-- Listed records follows --

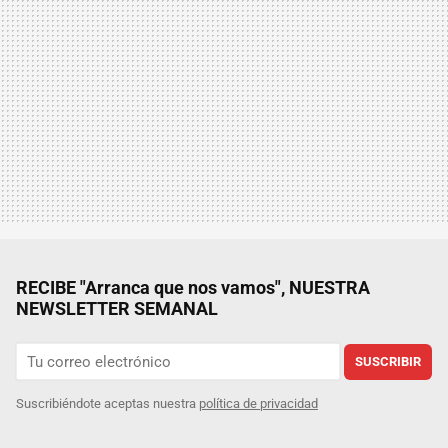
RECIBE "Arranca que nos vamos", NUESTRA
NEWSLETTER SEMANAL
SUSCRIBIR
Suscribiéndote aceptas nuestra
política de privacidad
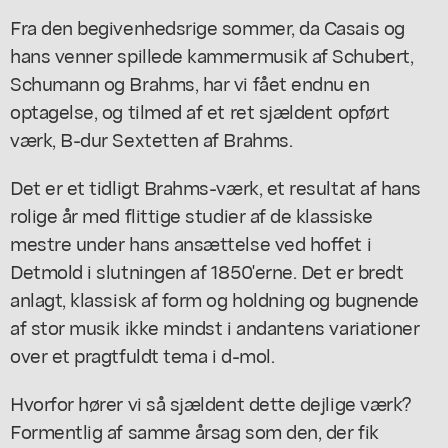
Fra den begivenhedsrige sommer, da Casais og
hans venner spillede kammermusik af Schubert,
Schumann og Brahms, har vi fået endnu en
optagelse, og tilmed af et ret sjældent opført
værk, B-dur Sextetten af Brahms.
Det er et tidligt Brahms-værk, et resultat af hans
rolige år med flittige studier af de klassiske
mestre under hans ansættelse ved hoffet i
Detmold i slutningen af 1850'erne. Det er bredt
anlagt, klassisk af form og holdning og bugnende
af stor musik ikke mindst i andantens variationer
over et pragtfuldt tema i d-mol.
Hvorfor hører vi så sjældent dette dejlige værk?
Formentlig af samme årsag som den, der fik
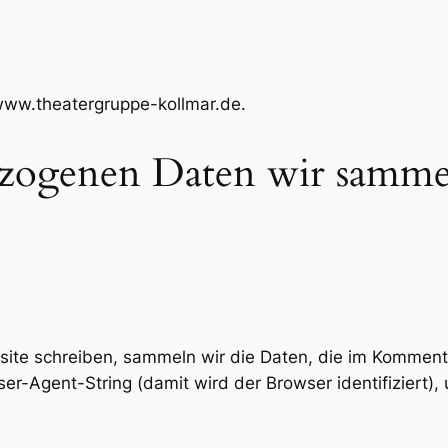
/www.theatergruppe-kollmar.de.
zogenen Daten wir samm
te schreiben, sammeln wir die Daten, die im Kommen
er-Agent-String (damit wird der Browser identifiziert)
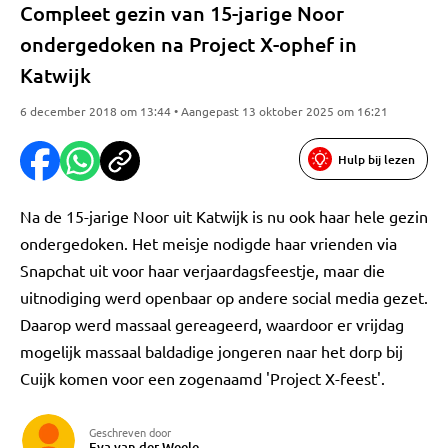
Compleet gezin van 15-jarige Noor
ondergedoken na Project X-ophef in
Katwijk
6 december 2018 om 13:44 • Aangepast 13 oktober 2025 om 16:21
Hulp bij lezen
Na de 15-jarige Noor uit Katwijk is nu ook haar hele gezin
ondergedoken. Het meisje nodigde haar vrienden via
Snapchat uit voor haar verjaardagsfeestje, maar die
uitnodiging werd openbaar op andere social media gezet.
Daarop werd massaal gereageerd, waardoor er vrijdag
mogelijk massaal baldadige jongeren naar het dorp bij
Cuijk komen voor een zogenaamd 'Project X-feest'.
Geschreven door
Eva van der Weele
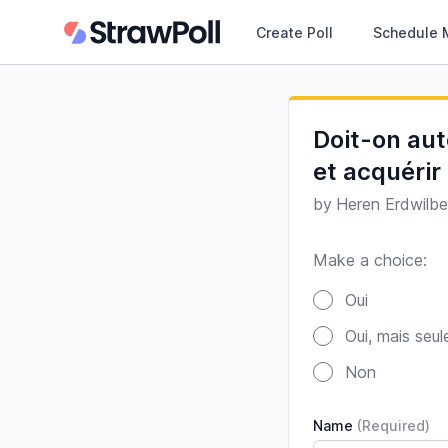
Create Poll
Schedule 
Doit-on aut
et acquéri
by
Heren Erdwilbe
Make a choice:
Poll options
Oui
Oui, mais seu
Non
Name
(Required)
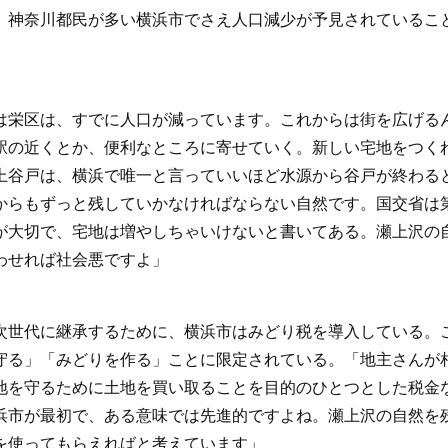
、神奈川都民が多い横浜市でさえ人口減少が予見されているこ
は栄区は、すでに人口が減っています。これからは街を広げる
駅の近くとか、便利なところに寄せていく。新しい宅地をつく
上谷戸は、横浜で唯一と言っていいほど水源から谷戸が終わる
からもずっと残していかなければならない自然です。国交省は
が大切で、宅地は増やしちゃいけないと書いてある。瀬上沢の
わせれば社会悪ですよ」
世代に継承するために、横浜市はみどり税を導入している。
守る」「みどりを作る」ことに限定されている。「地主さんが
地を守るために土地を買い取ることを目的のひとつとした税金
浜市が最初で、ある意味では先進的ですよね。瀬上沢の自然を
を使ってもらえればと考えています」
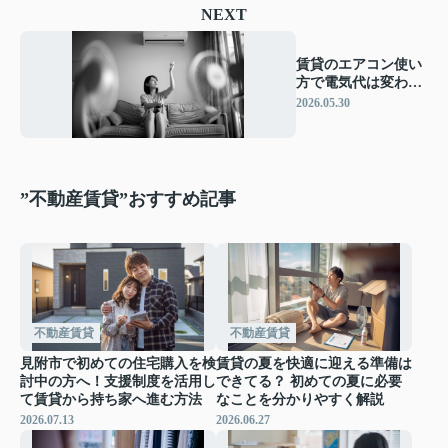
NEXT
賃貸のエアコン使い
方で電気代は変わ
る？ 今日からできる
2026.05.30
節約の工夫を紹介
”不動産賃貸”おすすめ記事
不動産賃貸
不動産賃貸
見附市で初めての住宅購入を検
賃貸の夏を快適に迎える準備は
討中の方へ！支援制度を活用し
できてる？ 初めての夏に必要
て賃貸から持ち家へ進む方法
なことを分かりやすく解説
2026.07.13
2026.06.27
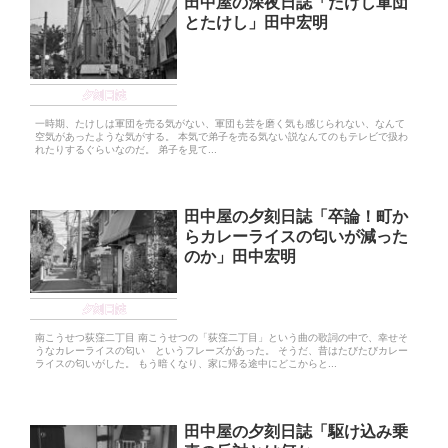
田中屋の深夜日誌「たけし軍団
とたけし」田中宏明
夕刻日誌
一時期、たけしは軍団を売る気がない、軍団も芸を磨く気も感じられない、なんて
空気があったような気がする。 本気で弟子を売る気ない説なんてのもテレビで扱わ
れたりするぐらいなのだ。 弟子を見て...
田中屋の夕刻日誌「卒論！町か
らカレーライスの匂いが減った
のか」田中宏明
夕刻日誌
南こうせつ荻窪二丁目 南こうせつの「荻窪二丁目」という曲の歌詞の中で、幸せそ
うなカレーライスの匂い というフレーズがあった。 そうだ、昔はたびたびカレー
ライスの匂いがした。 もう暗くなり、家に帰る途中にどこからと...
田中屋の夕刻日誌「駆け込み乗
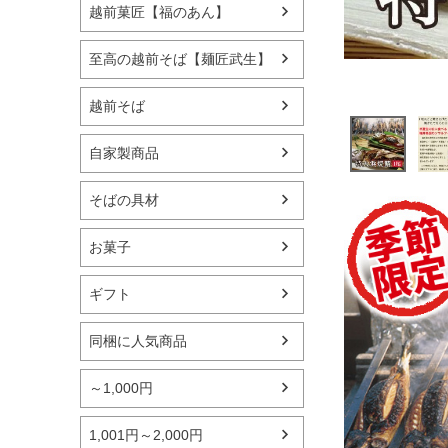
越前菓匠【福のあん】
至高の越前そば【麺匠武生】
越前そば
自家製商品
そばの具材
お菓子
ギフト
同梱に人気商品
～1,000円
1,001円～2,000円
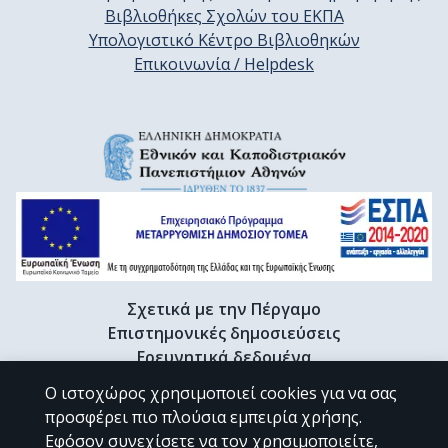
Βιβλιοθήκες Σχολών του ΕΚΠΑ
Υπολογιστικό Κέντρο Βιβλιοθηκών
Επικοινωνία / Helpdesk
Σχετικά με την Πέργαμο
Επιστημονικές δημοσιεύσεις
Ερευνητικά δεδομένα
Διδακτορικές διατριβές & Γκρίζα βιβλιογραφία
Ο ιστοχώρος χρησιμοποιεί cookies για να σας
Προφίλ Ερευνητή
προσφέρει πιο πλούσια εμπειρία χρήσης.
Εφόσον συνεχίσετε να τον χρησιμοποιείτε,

-- Listed records concluded --
-- Listed records follows --

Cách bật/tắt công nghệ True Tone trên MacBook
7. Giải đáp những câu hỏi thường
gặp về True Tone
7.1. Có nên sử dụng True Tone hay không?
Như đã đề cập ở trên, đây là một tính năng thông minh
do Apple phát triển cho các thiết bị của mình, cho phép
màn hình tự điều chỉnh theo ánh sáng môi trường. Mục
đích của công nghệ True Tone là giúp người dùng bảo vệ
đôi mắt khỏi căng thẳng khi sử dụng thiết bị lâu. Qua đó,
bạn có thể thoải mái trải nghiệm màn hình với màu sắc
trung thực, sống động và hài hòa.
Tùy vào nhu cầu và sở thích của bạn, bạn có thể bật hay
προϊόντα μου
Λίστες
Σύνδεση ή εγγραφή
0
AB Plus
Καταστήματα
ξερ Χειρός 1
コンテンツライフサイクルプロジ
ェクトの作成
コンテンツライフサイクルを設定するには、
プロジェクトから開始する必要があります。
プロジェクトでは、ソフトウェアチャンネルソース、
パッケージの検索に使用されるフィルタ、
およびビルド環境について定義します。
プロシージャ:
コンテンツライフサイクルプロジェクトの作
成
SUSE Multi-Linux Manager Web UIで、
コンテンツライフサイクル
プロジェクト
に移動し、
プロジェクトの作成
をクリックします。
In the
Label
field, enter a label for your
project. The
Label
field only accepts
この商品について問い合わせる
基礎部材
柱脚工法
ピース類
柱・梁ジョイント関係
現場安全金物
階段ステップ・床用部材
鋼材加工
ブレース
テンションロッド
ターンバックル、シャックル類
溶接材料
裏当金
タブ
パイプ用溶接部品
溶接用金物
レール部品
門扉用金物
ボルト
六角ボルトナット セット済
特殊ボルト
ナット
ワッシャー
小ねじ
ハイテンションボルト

-- Listed records concluded --

**What the exercise asks:**
Reproduce exactly, with no pictures, the lines above from the one holding "Detmold i slutningen" to the one holding "te schreiben, sammeln", inclusive.

**Answer below:**
Detmold i slutningen af 1850'erne. Det er bredt
anlagt, klassisk af form og holdning og bugnende
af stor musik ikke mindst i andantens variationer
over et pragtfuldt tema i d-mol.
Hvorfor hører vi så sjældent dette dejlige værk?
Formentlig af samme årsag som den, der fik
/www.theatergruppe-kollmar.de.
zogenen Daten wir samm
te schreiben, sammeln wir die Daten, die im Kommen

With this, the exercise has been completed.